[Exercise instructions]: A verbatim reproduction of the lines below, from the line containing "a RIGUROSA lista" through the line containing "emana, y creo", both ends included, is the whole required output.

--- Information given ---

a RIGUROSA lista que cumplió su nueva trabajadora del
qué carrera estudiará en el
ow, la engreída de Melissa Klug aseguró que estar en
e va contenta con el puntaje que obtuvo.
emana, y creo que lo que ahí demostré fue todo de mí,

---
--- Information given ---

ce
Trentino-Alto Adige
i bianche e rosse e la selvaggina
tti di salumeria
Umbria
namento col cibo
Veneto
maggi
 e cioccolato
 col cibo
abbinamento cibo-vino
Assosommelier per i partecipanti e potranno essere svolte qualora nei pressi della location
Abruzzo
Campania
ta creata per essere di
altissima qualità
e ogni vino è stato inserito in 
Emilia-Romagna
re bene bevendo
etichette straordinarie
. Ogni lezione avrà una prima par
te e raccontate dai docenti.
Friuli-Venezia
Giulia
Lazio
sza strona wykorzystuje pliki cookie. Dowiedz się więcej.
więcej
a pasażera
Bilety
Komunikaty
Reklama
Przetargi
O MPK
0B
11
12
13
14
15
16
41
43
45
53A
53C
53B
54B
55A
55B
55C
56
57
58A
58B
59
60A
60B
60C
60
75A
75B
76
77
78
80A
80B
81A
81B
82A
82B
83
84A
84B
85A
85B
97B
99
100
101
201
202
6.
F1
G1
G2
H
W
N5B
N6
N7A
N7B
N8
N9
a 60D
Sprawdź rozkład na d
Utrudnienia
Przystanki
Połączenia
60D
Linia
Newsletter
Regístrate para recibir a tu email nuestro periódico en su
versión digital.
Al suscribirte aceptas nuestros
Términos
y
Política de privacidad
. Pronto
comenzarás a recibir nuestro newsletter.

---
--- Information given ---

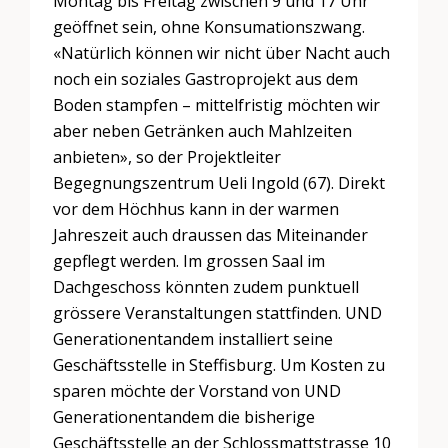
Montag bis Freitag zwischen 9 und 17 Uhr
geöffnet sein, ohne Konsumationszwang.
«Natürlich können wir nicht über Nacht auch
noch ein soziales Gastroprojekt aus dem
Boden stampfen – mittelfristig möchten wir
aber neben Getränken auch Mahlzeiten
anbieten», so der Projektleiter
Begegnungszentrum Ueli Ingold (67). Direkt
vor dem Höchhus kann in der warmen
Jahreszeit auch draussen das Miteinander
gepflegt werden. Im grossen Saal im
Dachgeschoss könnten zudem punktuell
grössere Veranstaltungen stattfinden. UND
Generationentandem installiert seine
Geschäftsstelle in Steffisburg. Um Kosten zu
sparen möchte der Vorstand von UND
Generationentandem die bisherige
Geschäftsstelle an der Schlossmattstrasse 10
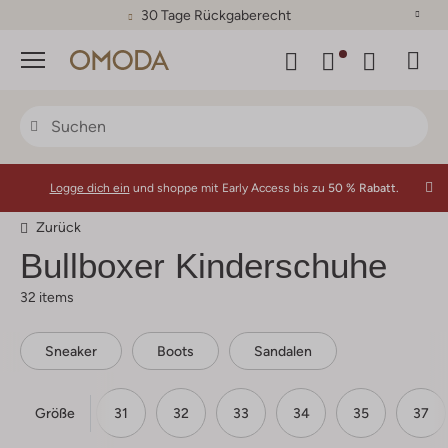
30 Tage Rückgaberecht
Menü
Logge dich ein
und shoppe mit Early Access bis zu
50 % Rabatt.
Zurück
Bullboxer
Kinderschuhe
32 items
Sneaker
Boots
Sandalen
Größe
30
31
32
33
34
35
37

---

[Written response]:
a RIGUROSA lista que cumplió su nueva trabajadora del
qué carrera estudiará en el
ow, la engreída de Melissa Klug aseguró que estar en
e va contenta con el puntaje que obtuvo.
emana, y creo que lo que ahí demostré fue todo de mí,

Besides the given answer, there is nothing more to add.